Most men might have been too ashamed to do anything but comply with such a demand, but not Harold. He wasn't the type to go slinking off to the corner when he was berated; he took his lumps with as much flair as he did everything else. "Well, what's the matter? You wanted the truth, didn't you? Now look, I'm bigger than you are, and you're going to stand there and get it all, so you might just as well stop wiggling!"
Winthrop scowled, but did as he was told.
"Now," Harold began, straightening the little boy's rumpled collar, "there are two things you're entitled to know. One, you're a wonderful kid. I've thought so from the first! That's why I wanted you in the band, so you'd stop moping around and feeling sorry for yourself!"
"What band?" Winthrop asked coldly.
In reply, Harold told him the only principle he had ever lived by, the one saving grace that had always allowed him to walk through life with a smile on his face and a spring in his step, despite leaving a swath of destruction wherever he went: "I always think there's a band, kid."
Even though Winthrop might have been a little too young to fully understand the meaning, Harold's words seemed to resonate with him. "What's the other thing I'm entitled to know?" the boy asked, his voice calmer.
Harold glanced at Marian, who was gazing at him with a warm, wistful expression. He was immediately reminded of their passionate tryst at the footbridge. "Well, the other thing's none of your business, come to think of it!"
He had spoken in a sharper tone than he had meant to; Winthrop's face crumpled again. "I wish you'd never come to River City!"
Beaten at last, Harold could find nothing more to say.
Marian spoke. "No, you don't, Winthrop."
The boy turned to her with an incredulous expression. "Sister? You believe him?"
She knelt down and looked Winthrop in the eye. "I believe everything he ever said."
It was amazing how regret kept deepening and deepening, once it had got hold of a man. Just when Harold thought he couldn't feel any worse, Marian had to go and defend his actions to a boy who had – quite rightly – condemned him for the criminal he was.
"But he promised us!" Winthrop insisted.
"I know what he promised us," she said firmly. "And it all happened, just like he said: the lights, the colors, the cymbals and the flags!"
"Where was all that?"
"In the way every kid in town walked around all summer, and looked and acted – especially you," she explained. "And the parents, too. Does Mama wish he'd never come to River City?"
"Well, you do, don't you?" Winthrop asked – though the anger had gone out of his voice.
Marian's eyes grew sad. "No, Winthrop."
She would have made a wonderful mother, Harold thought wistfully.
Marian looked up. "You'd better go, Harold. Please!"
"Go on, Professor," the boy urged in a forlorn voice, brushing by Harold in a half-hearted hug as he walked toward the front door. "Hurry up…"
But Harold had made his decision. "I can't go, Winthrop."
Winthrop stopped and looked back. "Why not?"

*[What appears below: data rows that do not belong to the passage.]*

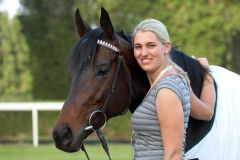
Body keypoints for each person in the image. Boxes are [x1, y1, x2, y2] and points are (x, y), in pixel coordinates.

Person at [131, 18, 216, 159]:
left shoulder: (167, 90)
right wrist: (207, 75)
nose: (143, 53)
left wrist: (207, 72)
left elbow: (173, 155)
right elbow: (206, 112)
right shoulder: (176, 77)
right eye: (138, 47)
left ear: (167, 47)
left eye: (151, 45)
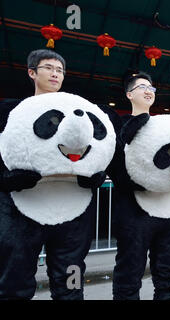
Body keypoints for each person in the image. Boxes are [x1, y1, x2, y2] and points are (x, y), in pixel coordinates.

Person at [0, 49, 103, 300]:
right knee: (15, 278)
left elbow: (100, 149)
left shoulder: (80, 110)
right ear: (32, 72)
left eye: (60, 70)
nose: (55, 74)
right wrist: (6, 178)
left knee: (71, 275)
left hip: (71, 210)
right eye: (49, 68)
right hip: (23, 207)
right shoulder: (10, 111)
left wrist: (96, 174)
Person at [111, 72, 170, 300]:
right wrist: (138, 182)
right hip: (134, 207)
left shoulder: (166, 127)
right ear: (129, 94)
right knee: (130, 263)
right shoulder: (120, 126)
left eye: (151, 88)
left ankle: (166, 296)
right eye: (142, 86)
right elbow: (113, 164)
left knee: (167, 261)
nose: (148, 91)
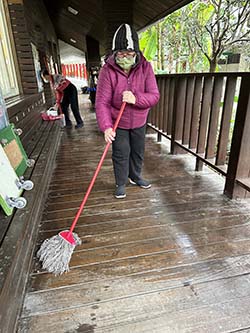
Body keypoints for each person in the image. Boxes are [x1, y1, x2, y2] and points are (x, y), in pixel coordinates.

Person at [95, 23, 160, 199]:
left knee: (138, 151)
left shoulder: (145, 67)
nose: (125, 58)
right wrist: (106, 127)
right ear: (114, 53)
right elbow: (102, 102)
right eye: (121, 54)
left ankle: (135, 176)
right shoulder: (107, 71)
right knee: (121, 152)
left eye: (130, 54)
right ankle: (120, 182)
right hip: (119, 121)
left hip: (139, 119)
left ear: (136, 54)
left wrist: (135, 99)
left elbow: (154, 96)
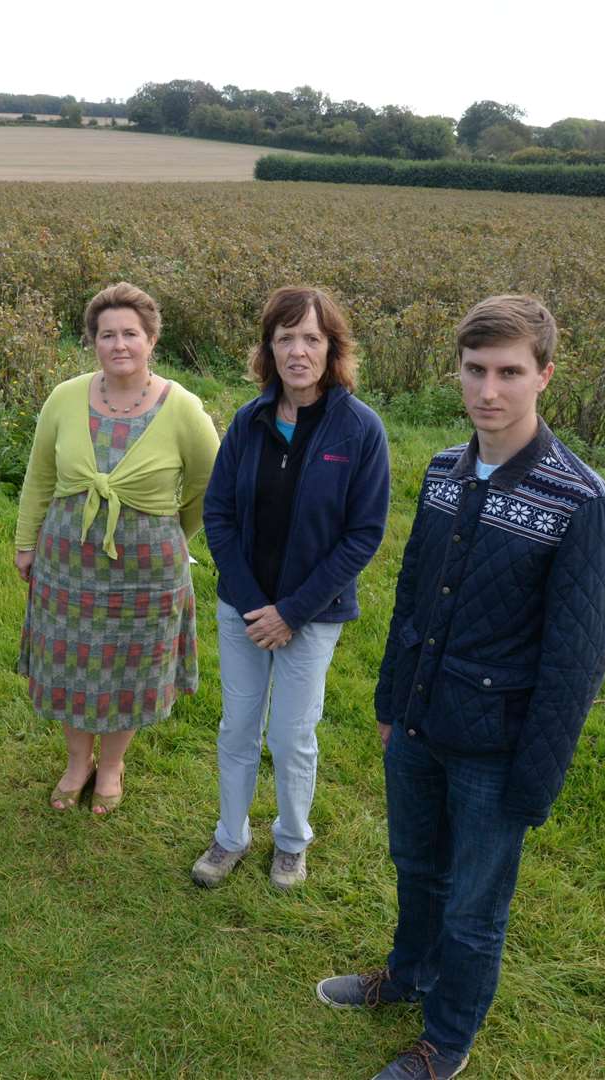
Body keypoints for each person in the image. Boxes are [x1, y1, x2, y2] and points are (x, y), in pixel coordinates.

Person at [317, 295, 605, 1080]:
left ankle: (444, 1042)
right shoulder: (445, 472)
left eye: (510, 372)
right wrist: (390, 704)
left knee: (475, 910)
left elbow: (576, 660)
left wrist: (535, 779)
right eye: (476, 370)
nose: (490, 389)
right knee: (416, 867)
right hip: (418, 725)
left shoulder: (581, 501)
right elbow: (414, 595)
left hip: (495, 747)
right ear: (458, 372)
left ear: (545, 376)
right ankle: (408, 974)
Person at [192, 286, 390, 891]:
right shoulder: (250, 422)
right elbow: (218, 514)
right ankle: (230, 837)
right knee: (238, 727)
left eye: (311, 338)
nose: (297, 351)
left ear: (332, 349)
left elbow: (363, 535)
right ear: (268, 349)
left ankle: (291, 840)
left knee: (291, 734)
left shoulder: (360, 430)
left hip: (313, 614)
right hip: (244, 609)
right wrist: (255, 603)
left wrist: (292, 612)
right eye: (284, 338)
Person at [14, 282, 220, 815]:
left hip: (147, 567)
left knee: (131, 665)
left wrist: (171, 533)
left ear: (151, 339)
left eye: (131, 333)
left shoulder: (184, 409)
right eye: (107, 334)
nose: (119, 344)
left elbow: (208, 486)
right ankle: (77, 762)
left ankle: (110, 767)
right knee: (70, 660)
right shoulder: (65, 397)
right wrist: (25, 542)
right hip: (67, 558)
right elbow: (39, 477)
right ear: (93, 341)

Romeo, Lancelot, Tristan – you'd better go ahead and save a spot for me at the table, Harold thought wryly, before saying the words that would seal his fate for good: "Well, for the first time in my life, I got my foot caught in the door."

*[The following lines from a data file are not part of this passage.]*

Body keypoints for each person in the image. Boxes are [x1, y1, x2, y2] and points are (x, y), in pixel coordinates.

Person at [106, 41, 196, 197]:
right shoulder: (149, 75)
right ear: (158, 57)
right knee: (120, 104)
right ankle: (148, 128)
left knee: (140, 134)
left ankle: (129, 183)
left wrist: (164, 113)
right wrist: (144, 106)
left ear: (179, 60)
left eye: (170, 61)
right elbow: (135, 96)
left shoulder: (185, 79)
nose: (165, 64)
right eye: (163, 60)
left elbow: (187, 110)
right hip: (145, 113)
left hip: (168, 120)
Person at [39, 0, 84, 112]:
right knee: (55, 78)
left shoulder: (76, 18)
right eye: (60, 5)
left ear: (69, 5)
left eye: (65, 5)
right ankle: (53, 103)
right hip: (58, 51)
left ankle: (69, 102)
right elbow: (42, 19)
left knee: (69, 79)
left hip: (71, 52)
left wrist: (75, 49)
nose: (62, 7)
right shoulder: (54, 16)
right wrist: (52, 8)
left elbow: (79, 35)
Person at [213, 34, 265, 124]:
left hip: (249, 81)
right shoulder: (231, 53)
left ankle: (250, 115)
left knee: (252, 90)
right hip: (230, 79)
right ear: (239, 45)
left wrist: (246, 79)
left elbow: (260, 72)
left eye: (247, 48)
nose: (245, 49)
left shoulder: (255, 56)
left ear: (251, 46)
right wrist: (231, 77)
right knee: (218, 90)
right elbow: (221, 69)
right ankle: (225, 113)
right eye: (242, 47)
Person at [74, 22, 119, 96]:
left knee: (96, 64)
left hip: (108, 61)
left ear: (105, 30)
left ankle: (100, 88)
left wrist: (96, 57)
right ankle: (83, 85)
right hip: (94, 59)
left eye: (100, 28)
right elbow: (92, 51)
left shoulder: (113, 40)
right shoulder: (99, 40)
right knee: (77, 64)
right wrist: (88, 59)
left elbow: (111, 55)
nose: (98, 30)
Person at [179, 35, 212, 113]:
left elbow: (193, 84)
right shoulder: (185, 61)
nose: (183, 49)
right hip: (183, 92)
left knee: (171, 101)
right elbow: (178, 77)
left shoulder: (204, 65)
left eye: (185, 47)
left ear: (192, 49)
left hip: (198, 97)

Turning to Marian, Harold beheld a sight that melted even his jaded heart: Marian's eyes glowing with the quiet joy of a woman who knew that, at long last, her dreams had come true. The last tiny speck of apprehension that had been lingering in the pit of Harold's stomach disappeared. No matter what happened, he would never regret his choice.
Harold took Marian's hands in his and helped her back to her feet.

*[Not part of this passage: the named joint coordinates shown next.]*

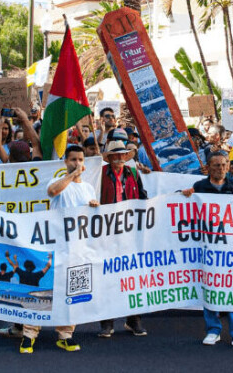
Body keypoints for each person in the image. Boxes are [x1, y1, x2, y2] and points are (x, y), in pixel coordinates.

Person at [18, 144, 99, 354]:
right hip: (55, 246)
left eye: (81, 160)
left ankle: (65, 335)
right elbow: (52, 191)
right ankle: (29, 335)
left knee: (72, 291)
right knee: (43, 290)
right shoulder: (59, 181)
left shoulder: (88, 188)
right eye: (73, 159)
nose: (77, 163)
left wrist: (94, 206)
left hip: (77, 248)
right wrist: (71, 176)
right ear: (66, 162)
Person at [181, 152, 233, 350]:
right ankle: (213, 330)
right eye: (216, 165)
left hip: (230, 249)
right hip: (208, 248)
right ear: (209, 167)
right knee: (210, 288)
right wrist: (186, 196)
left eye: (224, 165)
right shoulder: (199, 187)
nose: (221, 169)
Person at [97, 140, 148, 338]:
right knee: (107, 276)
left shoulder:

There was love, all around, but I never heard it singing
No, I never heard it at all –
Marian threw her arms around him, and he held her tight. "… till there was you," he whispered into her hair.
So Harold Hill did the only decent thing he had ever done in his entire misspent life: He stayed and embraced the woman he loved, until the River City constable and his posse came to take him away.